Launching with Kickstarter was great, and I would absolutely recommend it to anyone who is interested in starting a business! The video component is really important (if not the most important thing) with Kickstarter. I had a lot of help creating mine. A close friend, who is a talented film director here in LA (and had already shot videos for other successful Kickstarter campaigns) really went the extra mile to help me out. It was because of my Kickstarter that I was able to do two production runs without having to front all of the cost myself.
Starting a business is scary, and a lot of people talk about starting one but never do. Where did you find the confidence and drive to take the plunge?
I won’t lie. When I started my business, I was terrified. I’m very much an introvert, and when you start a business, you become so exposed and vulnerable to the outside world. You open yourself up to judgment and criticism. It can also be overwhelming because you quickly realize how many hats you have to wear. You have to be ready to learn a lot of new skills (quickly!) most of which are totally foreign! It took a little time, but I found myself loving the challenge of having to get outside my comfort zone and put my product (and myself) out there. I decided to take the plunge after being creatively unfulfilled at a day job and feeling compelled to express an aesthetic and vision that had been bottled up for too long.
As a business owner, what advice would you share with someone interested in starting a company?
The beginning is the hardest, so just start. Even if you’re not sure what you’re doing. Once you’ve created a little momentum, it gets easier.
How do you envision the lifestyle of your brand?
I got my start in fashion in New York, and I will always be pulled in by the sense of elevated and sophisticated fashion in that people in that city have. But I left NY and have been living in Los Angeles for the past seven years and have never lived anywhere longer. Maybe it was inevitable, but I feel pulled in by the relaxed, laid-back sensibility that LA has. I think Larsen & Lund is a reflection of that hybrid of New York’s sophisticated fashion sensibility and LA’s effortless one.
Tell us about the process of designing a collection. Where do you start?
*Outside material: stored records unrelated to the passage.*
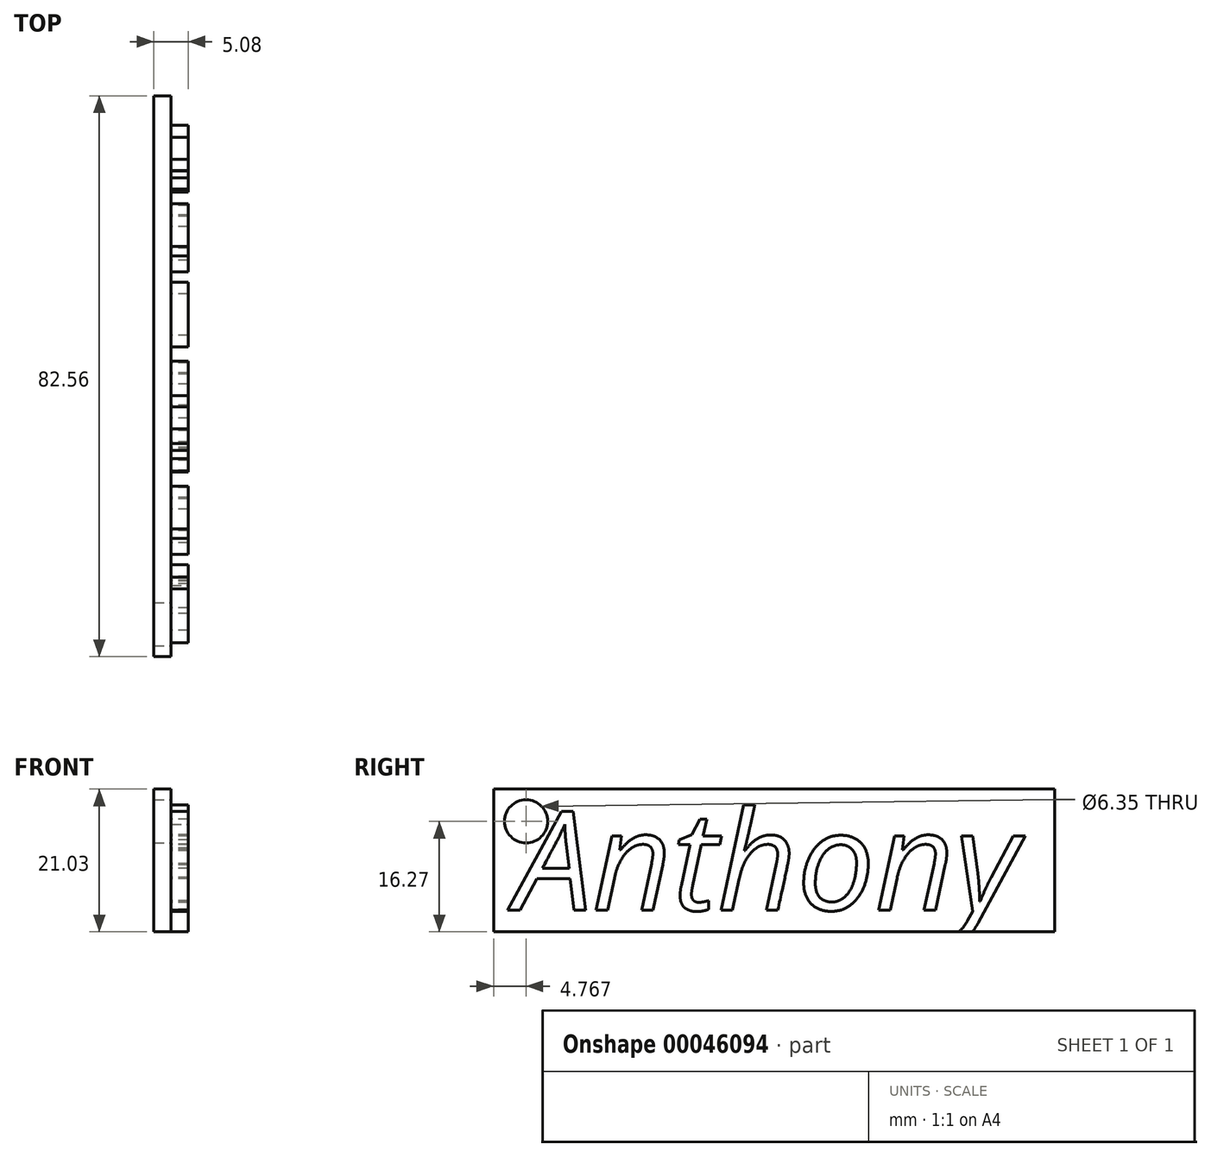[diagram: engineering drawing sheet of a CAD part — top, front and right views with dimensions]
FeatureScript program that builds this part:
annotation { "Feature Type Name" : "Feature", "Feature Type Description" : "" }
export const myFeature = defineFeature(function(context is Context, id is Id, definition is map)
    precondition{}
    {
        {
            var Q0;
            Q0=qCreatedBy(makeId("Right.planeOp"),FACE);
            var sketch = newSketch(context, id + "F0", { "sketchPlane" : qUnion([Q0])});
            skLineSegment(sketch, "E0", {"start": v(-41.27, 17.85) * mm, "end": v(-41.27, -3.18) * mm});
            skLineSegment(sketch, "E1", {"start": v(-41.27, -3.18) * mm, "end": v(41.27, -3.18) * mm});
            skLineSegment(sketch, "E2", {"start": v(41.27, -3.18) * mm, "end": v(41.27, 17.85) * mm});
            skLineSegment(sketch, "E3", {"start": v(41.27, 17.85) * mm, "end": v(-41.27, 17.85) * mm});
            skText(sketch, "E4", { "text": "Anthony ", "fontName": "OpenSans-Italic.ttf"});
            skPoint(sketch, "E5", {"position": v(0, -3.18) * mm});
            skPoint(sketch, "E6", {"position": v(41.27, 7.34) * mm});
            skPoint(sketch, "E7", {"position": v(38.1, 7.34) * mm});
            skCircle(sketch, "E8", {"center": v(-36.51, 13.09) * mm, "radius": 3.18 * mm});
            const initialGuessF0  = {"E4": [-0.0381, 0, 1, 0, 0.01468]};
            skSetInitialGuess(sketch, initialGuessF0);
            skSolve(sketch);
        }
        {
            var Q0;
            Q0=makeQuery(id+"F0.imprint","IMPRINT",FACE,{"disambiguationData":[TD([[makeQuery(id+"F0.imprint","IMPRINT",EDGE,{"derivedFrom":sQuery(id+"F0.wireOp",EDGE,"E4.sketch_text.stroke-33")}),-1.0]])]});
            var Q1;
            Q1=makeQuery(id+"F0.imprint","IMPRINT",FACE,{"disambiguationData":[TD([[makeQuery(id+"F0.imprint","IMPRINT",EDGE,{"derivedFrom":sQuery(id+"F0.wireOp",EDGE,"E0")}),1.0]])]});
            var Q2;
            Q2=makeQuery(id+"F0.imprint","IMPRINT",FACE,{"disambiguationData":[TD([[makeQuery(id+"F0.imprint","IMPRINT",EDGE,{"derivedFrom":sQuery(id+"F0.wireOp",EDGE,"E4.sketch_text.stroke-0")}),-1.0]])]});
            var Q3;
            Q3=makeQuery(id+"F0.imprint","IMPRINT",FACE,{"disambiguationData":[TD([[makeQuery(id+"F0.imprint","IMPRINT",EDGE,{"derivedFrom":sQuery(id+"F0.wireOp",EDGE,"E4.sketch_text.stroke-8")}),1.0]])]});
            var Q4;
            Q4=makeQuery(id+"F0.imprint","IMPRINT",FACE,{"disambiguationData":[TD([[makeQuery(id+"F0.imprint","IMPRINT",EDGE,{"derivedFrom":sQuery(id+"F0.wireOp",EDGE,"E4.sketch_text.stroke-13")}),-1.0]])]});
            var Q5;
            Q5=makeQuery(id+"F0.imprint","IMPRINT",FACE,{"disambiguationData":[TD([[makeQuery(id+"F0.imprint","IMPRINT",EDGE,{"derivedFrom":sQuery(id+"F0.wireOp",EDGE,"E4.sketch_text.stroke-54")}),-1.0]])]});
            var Q6;
            Q6=makeQuery(id+"F0.imprint","IMPRINT",FACE,{"disambiguationData":[TD([[makeQuery(id+"F0.imprint","IMPRINT",EDGE,{"derivedFrom":sQuery(id+"F0.wireOp",EDGE,"E4.sketch_text.stroke-76")}),-1.0]])]});
            var Q7;
            Q7=makeQuery(id+"F0.imprint","IMPRINT",FACE,{"disambiguationData":[TD([[makeQuery(id+"F0.imprint","IMPRINT",EDGE,{"derivedFrom":sQuery(id+"F0.wireOp",EDGE,"E4.sketch_text.stroke-86")}),1.0]])]});
            var Q8;
            Q8=makeQuery(id+"F0.imprint","IMPRINT",FACE,{"disambiguationData":[TD([[makeQuery(id+"F0.imprint","IMPRINT",EDGE,{"derivedFrom":sQuery(id+"F0.wireOp",EDGE,"E4.sketch_text.stroke-96")}),-1.0]])]});
            var Q9;
            Q9=makeQuery(id+"F0.imprint","IMPRINT",FACE,{"disambiguationData":[TD([[makeQuery(id+"F0.imprint","IMPRINT",EDGE,{"derivedFrom":sQuery(id+"F0.wireOp",EDGE,"E4.sketch_text.stroke-116")}),-1.0]])]});
            extrude(context, id + "F1", {"entities" : qUnion([Q0, Q1, Q2, Q3, Q4, Q5, Q6, Q7, Q8, Q9]), "oppositeDirection" : true, "depth" : 2.54 * mm});
        }
        {
            var Q0;
            Q0=makeQuery(id+"F0.imprint","IMPRINT",FACE,{"disambiguationData":[TD([[makeQuery(id+"F0.imprint","IMPRINT",EDGE,{"derivedFrom":sQuery(id+"F0.wireOp",EDGE,"E4.sketch_text.stroke-0")}),-1.0]])]});
            var Q1;
            Q1=makeQuery(id+"F0.imprint","IMPRINT",FACE,{"disambiguationData":[TD([[makeQuery(id+"F0.imprint","IMPRINT",EDGE,{"derivedFrom":sQuery(id+"F0.wireOp",EDGE,"E4.sketch_text.stroke-13")}),-1.0]])]});
            var Q2;
            Q2=makeQuery(id+"F0.imprint","IMPRINT",FACE,{"disambiguationData":[TD([[makeQuery(id+"F0.imprint","IMPRINT",EDGE,{"derivedFrom":sQuery(id+"F0.wireOp",EDGE,"E4.sketch_text.stroke-33")}),-1.0]])]});
            var Q3;
            Q3=makeQuery(id+"F0.imprint","IMPRINT",FACE,{"disambiguationData":[TD([[makeQuery(id+"F0.imprint","IMPRINT",EDGE,{"derivedFrom":sQuery(id+"F0.wireOp",EDGE,"E4.sketch_text.stroke-54")}),-1.0]])]});
            var Q4;
            Q4=makeQuery(id+"F0.imprint","IMPRINT",FACE,{"disambiguationData":[TD([[makeQuery(id+"F0.imprint","IMPRINT",EDGE,{"derivedFrom":sQuery(id+"F0.wireOp",EDGE,"E4.sketch_text.stroke-76")}),-1.0]])]});
            var Q5;
            Q5=makeQuery(id+"F0.imprint","IMPRINT",FACE,{"disambiguationData":[TD([[makeQuery(id+"F0.imprint","IMPRINT",EDGE,{"derivedFrom":sQuery(id+"F0.wireOp",EDGE,"E4.sketch_text.stroke-96")}),-1.0]])]});
            var Q6;
            Q6=makeQuery(id+"F0.imprint","IMPRINT",FACE,{"disambiguationData":[TD([[makeQuery(id+"F0.imprint","IMPRINT",EDGE,{"derivedFrom":sQuery(id+"F0.wireOp",EDGE,"E4.sketch_text.stroke-116")}),-1.0]])]});
            extrude(context, id + "F2", {"entities" : qUnion([Q0, Q1, Q2, Q3, Q4, Q5, Q6]), "operationType" : NewBodyOperationType.ADD, "depth" : 2.54 * mm});
        }
    });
Almost all our new developments start with the material! I think the most successful and beautiful products are those that are the perfect balance between shape and texture. My design process starts with a need. I think about what products are lacking in my life, that would make life easier or more efficient. I usually already have a material in mind, and then start sketching out ideas. Once I have a clear idea of a silhouette, I then move onto having a prototype made. It usually takes about three samples until I can get it right.
What is "Wabi-Sabi" and how is it presented in your brand ethos?
The Merriam-Webster dictionary definition is “a philosophy of aesthetics that emphasizes the beauty of the imperfect, impermanent, and incomplete.” I decided from the company’s beginning that by using a natural product like leather as my primary material, that I was going to accept a certain level of imperfection in the material as being part of its intrinsic beauty. There is a uniqueness to a flaw or imperfection that can be beautiful. I try and embrace that.